There’s a double paradox here. Germany says its future will be nuclear-free. For the present, though, it’s nuclear not-so-free, relying more than ever on electricity from atomic-powered neighbors. What’s more, the Germans have been turning off their reactors because they don’t want a Fukushima-style meltdown spewing radiation across their country. Yet the Temelín reactors, which are in good shape, are close enough to the border to rain down radiation on Germany should a serious accident occur.
Until their nuclear shutdown began, the Germans exported an average of 1,400 gigawatt-hours a month, almost 3 percent of Germany’s electrical production. Now, though, the Germans are importing about 2,000 gigawatt-hours a month. Much of that is coming from France and the Czech Republic, the Continent’s top two electricity exporters. The imports of electrical power cost the Germans $139 million a month, based on current prices tracked by Bloomberg.

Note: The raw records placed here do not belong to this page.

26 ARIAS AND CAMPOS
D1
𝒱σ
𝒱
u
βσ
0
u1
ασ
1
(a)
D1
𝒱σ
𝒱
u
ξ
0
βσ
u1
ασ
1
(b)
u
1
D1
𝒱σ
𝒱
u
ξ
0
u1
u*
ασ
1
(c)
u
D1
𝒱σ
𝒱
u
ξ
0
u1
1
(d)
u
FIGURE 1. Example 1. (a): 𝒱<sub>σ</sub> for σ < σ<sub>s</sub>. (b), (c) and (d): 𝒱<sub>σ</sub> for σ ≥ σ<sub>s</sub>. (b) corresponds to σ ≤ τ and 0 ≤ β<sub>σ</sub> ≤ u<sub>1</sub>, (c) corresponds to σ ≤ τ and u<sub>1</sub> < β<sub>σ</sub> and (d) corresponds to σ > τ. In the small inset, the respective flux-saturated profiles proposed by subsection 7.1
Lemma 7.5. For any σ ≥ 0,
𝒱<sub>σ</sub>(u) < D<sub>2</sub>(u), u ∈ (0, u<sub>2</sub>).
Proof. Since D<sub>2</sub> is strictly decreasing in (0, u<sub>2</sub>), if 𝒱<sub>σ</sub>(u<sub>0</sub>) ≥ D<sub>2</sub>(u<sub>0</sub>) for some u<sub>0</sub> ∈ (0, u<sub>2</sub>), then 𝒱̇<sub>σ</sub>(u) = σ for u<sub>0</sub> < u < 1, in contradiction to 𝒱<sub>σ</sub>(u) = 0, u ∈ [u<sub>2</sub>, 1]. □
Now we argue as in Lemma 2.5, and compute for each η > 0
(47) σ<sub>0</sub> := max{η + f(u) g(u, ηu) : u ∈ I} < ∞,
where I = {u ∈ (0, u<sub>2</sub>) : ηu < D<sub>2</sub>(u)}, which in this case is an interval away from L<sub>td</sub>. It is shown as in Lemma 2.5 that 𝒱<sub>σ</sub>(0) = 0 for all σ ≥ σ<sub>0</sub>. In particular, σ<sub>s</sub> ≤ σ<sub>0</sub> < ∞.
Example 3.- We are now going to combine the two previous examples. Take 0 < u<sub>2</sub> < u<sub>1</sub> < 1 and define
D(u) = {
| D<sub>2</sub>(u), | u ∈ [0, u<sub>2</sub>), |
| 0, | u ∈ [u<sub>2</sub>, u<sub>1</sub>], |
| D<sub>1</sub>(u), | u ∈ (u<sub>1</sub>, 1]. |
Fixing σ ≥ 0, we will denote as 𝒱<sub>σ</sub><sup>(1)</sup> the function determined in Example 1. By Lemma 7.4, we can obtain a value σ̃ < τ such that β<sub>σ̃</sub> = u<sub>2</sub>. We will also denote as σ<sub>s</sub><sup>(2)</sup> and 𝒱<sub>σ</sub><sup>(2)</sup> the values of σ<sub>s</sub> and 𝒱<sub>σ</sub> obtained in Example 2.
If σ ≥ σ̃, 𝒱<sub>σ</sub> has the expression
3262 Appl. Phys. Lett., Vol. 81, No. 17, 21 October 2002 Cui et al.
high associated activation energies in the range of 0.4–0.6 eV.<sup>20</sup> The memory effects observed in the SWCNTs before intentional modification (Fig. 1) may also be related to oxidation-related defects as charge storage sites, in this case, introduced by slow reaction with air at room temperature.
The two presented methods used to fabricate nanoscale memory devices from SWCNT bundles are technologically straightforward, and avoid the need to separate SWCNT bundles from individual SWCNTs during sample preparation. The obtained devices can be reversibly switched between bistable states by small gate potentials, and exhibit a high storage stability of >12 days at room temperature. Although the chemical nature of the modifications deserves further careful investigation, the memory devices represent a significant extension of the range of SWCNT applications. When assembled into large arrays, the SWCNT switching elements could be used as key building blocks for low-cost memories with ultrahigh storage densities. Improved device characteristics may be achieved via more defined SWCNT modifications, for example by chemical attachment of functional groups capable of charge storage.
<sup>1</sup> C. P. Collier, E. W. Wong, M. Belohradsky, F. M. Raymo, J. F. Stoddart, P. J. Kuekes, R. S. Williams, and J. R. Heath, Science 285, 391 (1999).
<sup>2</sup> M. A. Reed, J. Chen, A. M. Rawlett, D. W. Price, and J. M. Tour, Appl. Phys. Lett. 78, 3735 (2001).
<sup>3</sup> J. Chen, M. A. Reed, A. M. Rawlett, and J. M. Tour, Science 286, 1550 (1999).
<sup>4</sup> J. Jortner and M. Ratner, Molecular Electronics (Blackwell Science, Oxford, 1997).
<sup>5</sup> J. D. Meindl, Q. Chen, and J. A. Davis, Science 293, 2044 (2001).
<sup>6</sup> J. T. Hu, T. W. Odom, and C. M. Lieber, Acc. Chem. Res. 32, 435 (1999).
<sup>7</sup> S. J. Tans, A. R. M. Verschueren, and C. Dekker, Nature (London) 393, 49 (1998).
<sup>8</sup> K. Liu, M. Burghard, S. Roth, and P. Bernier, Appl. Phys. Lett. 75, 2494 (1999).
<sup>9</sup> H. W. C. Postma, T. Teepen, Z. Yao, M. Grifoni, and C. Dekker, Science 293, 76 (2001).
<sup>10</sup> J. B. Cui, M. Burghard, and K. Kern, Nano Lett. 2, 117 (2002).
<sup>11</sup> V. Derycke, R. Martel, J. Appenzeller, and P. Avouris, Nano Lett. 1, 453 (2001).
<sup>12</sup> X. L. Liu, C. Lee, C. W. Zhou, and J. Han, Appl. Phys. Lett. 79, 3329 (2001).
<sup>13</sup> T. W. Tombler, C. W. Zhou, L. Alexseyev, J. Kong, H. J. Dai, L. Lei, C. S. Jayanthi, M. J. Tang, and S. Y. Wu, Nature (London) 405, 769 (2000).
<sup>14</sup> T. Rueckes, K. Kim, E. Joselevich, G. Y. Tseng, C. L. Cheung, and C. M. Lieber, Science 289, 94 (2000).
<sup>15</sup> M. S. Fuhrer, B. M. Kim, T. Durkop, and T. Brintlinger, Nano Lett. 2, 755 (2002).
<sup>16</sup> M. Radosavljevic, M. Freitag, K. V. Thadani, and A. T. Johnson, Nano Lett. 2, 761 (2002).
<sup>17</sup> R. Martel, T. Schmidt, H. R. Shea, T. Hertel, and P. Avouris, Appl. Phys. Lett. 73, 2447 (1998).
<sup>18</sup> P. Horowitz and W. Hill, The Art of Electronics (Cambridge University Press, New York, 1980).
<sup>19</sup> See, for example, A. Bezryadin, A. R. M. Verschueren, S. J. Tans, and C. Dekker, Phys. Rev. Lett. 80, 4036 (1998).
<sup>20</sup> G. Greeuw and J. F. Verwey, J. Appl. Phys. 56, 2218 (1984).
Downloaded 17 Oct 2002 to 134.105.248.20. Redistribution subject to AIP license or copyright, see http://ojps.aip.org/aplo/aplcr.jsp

With the remaining nine German reactors scheduled to go offline by 2022, no one seems more eager to step into the breach than the Czechs. They’re in talks with vendors to build two more reactors at Temelín, while planning new reactors at the aging Dukovany nuclear station and at least two other sites. This is part of a push to increase nuclear’s share of the country’s power-generating capacity from the current 32 percent to more than 50 percent by 2050. “Nuclear is the answer,” says Roman Portužák, who is involved in drawing up the country’s energy strategy at the Czech Industry and Trade Ministry. “How fast, how many reactors we’ll build—that’s still under discussion, but we’re definitely moving in this direction.”
The Germans have said they will replace nuclear capacity with wind, solar, and other renewable energy sources. “Germany in the long run won’t need significant electricity imports,” says Michael Kauch, chief environmental spokesman for the Free Democratic Party, a partner in Merkel’s ruling coalition.
Achieving that goal won’t be easy. Ever-changing weather conditions mean that reliable supplies of wind- and solar-generated power aren’t always available. And while northern Germany has extensive wind and solar farms, not enough high-voltage power lines carry electricity south to Bavaria. Building new lines could take 5 to 10 years. “The German government has shot itself in the foot,” says Lawson Steele, a utilities analyst at Espirito Santo Investment Bank in London. “Germany will probably be O.K. for three to four years, and then it’ll start running out of capacity.”
The Czechs say they are going nuclear to replace their dependence on fossil fuels, including gas imports from Russia. Yet about 20 percent of the Czech Republic’s electricity production is already exported, and the addition of several new reactors could increase that figure. Analysts say heftier exports would help CEZ, the Czech state-controlled utility. “I see a big opportunity for CEZ and other Czech companies to export energy to Germany, especially given their plans to beef up nuclear,” says Clive Roberts, a utilities analyst at Standard & Poor’s in London.
The Czechs also supply electricity to Austria, which has no nuclear plants. The Austrians use Czech-furnished power to pump water into mountain reservoirs, where it is later used to generate hydropower—some of which is then sold to Germany. However hard they try, the Germans can’t escape nuclear power.
The bottom line: With Germany shutting down reactors, it now pays $139 million a month to import electricity, some of it from Czech nuclear plants.